I didn’t want to confront her because I knew that she had other difficult things going on in her life and because I couldn’t see what good could come of making a fuss.
This was very sensible of you, and a good attitude. It's a shame you have changed your mind now.

I’d recently tried to organise a holiday with her but she’d said she didn’t have enough annual leave to spare, but in front of me at the weekend she was organising a holiday with other friends.
I should think her annual leave has gone towards her own honeymoon? Maybe try to organise a holiday with her in a year that she's not extremely busy.

Craftycorvid · 30/05/2023 08:00

I think there is a clue in the fact your friend made a ‘pants job’ of organising your hen party, then clearly showed that it was not due to lack of organisational skills when it came to her own. That leaves a bad taste for you and leaves you wondering what that event meant to her, especially in light of her recent actions. If you look back at your own wedding, hen do, what do you see? It could be a person placing less importance on being invited to organise things and be an honoured bridesmaid than you did. That could be for many reasons ie not necessarily that she doesn’t value the friendship, but I think etiquette would demand a conversation with you as to why she felt unable to return the invitation when it came to her own wedding plans. What’s the tone of the friendship outside wedding plans? Do you otherwise feel important and cared for or do you feel sidelined or called on when it’s convenient? I’d find a time in private to tell her that it meant a lot to have her as your chief bridesmaid and you feel sad you are not able to do that for her. You will need to make it clear you are not asking her to change her plans, but just wanting to understand her reasons, and you’d need to be prepared to own all the feelings, so how you felt when, rather than ‘you made me feel’. She may have reasons of which you are unaware, and she may not realise it means a lot to you.

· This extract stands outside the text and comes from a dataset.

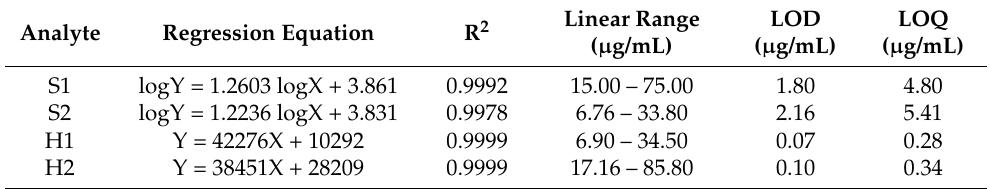
Table 1. Regression equation, correlation coefficient, linear ranges, LOQ, and LOD of four analytes. Analyte Regression Equation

willWillSmithsmith · 30/05/2023 08:01

FrostyFifi · 30/05/2023 07:47

Oh get over it being so entitled. This is her wedding not yours, stop making it all about you.

This is a prime example of the nastiness so prevelant on MN. Someone posts about something that they clearly are hurt and upset about but normal human emotions relating to hurt, rejection and insecurity are now apparently "entitlement".

I still haven't worked out why someone would feel the need to be so nasty to a random stranger though.

Some people seem to live in an emotion free vacuum. Normal human emotions are seen as needy and entitled. Feeling rejected by your best friend requires you to get over yourself. I mean who are these people in real life? I get the impression they don’t have friends themselves or any type of relationships that require connection to other humans. Some very nasty people on MN that’s for sure.

Squiblet · 30/05/2023 08:05

Not sure why you're feeling hurt TBH ... If you like spending time with this person, carry on, and if you don't, don't?